Probably my biggest takeaway from the film is how director Johnathan Demme and cinematographer Tak Fujimoto used the canvas of the screen. So many of the dialog scenes between Anthony Hopkins as Lector and Jodie Foster as Clarice Starling are dominated by incredibly tight close-up shots on the two actors’ faces, completely filling the screen. When I watched the film for the first time, I saw it on a fairly small TV set (probably about 28″), and when I wasn’t necessarily watching many films in theaters at that time, so the impact of those shots hit, but not as hard.

Extreme close up of Anthony Hopkins as Hannibal Lecter in Silence of the Lambs.

Over the years since then, in addition to having a larger set, I’ve watched more movies on the big screen since then, so I can extrapolate from there on the emotional impact of seeing these close-ups on a screen that’s almost 1+1/2 – 2 stories tall. It puts you in a position to have this sense of Lecter’s intensity bearing down on you, contrasted with the shots of Starling struggling under that intensity – heightening the sense of an emotional struggle between the two – not necessarily one of hostility (like Lecter and Will Graham), but almost rivalry.

Starling seeks to prove herself worthy in the misogynist, patriarchal environment of the FBI academy, she also seeks to prove herself worthy of Lecter to get the information that’s needed to save Buffalo Bill’s latest victim. Lecter, while he taunts Clarice over the fate of the last person who sought to test him, also tests her, seeking to see if she’s an intellectual equal (or prospective equal), compared to the figures around him that he holds in contempt (like Dr. Chilton). I don’t think that Lecter’s call to Starling’s graduation is necessarily one that implies a romantic relationship between the two – but more that Lector is acknowledging Starling as someone who he views as an equal, but also one who he doesn’t seek to confront directly so long as she doesn’t become a threat to him (similarly being sufficiently satisfied with his revenge against Will Graham through Francis Dolarhyde in the events of Red Dragon).
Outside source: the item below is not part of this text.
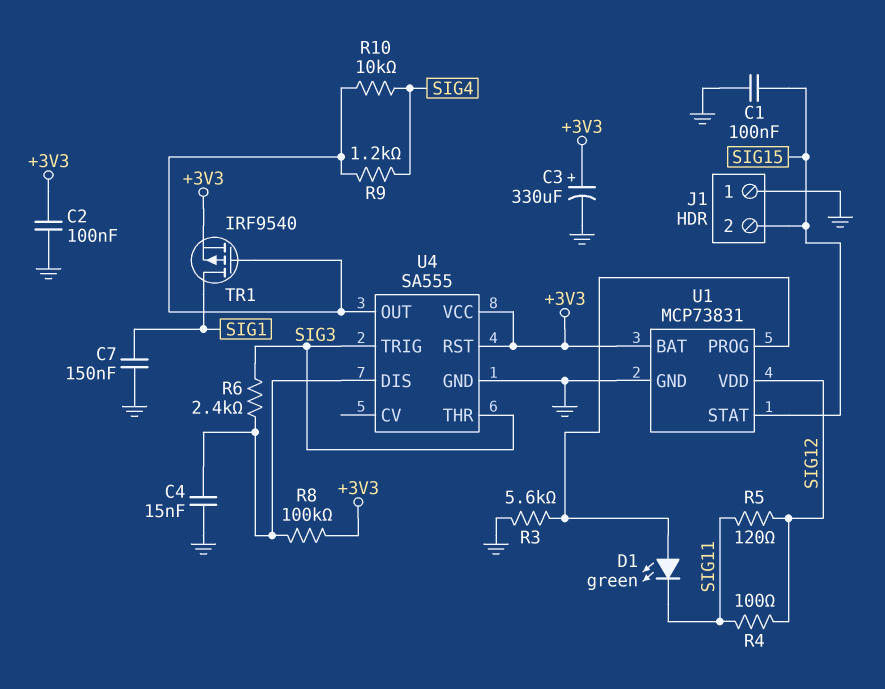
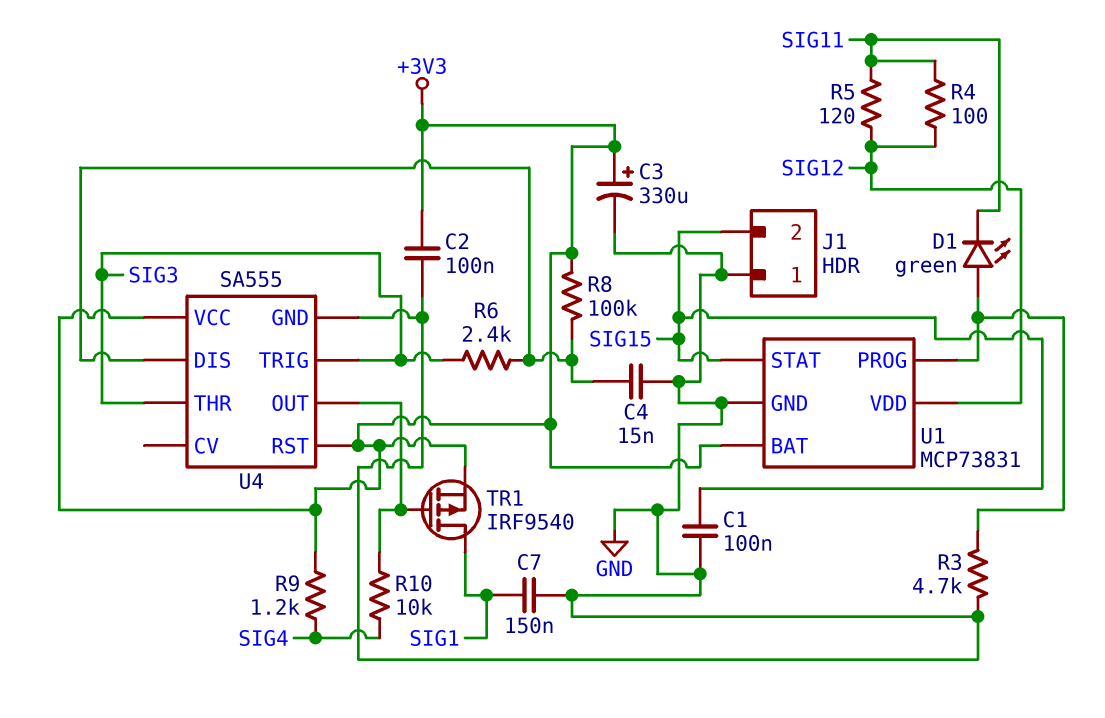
R3: 5.6k (GND, U1/PROG) -> 4.7k (GND, U1/PROG)
R9: 1.2k (SIG4, U4/OUT) -> 1.2k (+3V3, SIG4)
I bring all this up, because, while I haven’t seen Ridley Scott’s Hannibal (nor the Hannibal TV series), the other takes on Lecter never really got this same intensity. For all the efforts that Brett Ratner took to recreate the sets of Silence of the Lambs and bring back as much of the cast as possible to evoke the legacy of this film, but Ratner is never quite able to use the camera to grab that same level of intensity that Demme did. With Michael Mann and Manhunter, which came first, this level of close-up camera work is generally not in Mann’s palette – it doesn’t fit with his more naturalistic approach to filmmaking.

It makes Silence of the Lambs a film that truly stands on its own in the legacy of adaptations of the Hannibal Lecter stories, and which re-defined horror cinema the same way its source material did for horror novels.